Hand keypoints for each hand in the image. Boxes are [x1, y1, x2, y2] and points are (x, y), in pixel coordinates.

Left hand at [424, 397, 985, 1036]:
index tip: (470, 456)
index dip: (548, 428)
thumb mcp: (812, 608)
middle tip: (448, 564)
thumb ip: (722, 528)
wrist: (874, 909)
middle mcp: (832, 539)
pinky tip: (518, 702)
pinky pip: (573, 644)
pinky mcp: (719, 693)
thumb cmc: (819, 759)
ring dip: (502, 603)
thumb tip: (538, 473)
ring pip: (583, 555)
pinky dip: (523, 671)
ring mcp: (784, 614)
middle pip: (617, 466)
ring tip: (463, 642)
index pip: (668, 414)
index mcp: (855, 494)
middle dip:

__________________________________________________

Exercise prompt
Scan the data above; copy every line where "hand" appears.

Task answer
Hand keypoints for each hand in the image. Boxes are [x1, y1, x2, y2] and points are (x, y), in pixel coordinates.
Left hand at [424, 397, 985, 1036]:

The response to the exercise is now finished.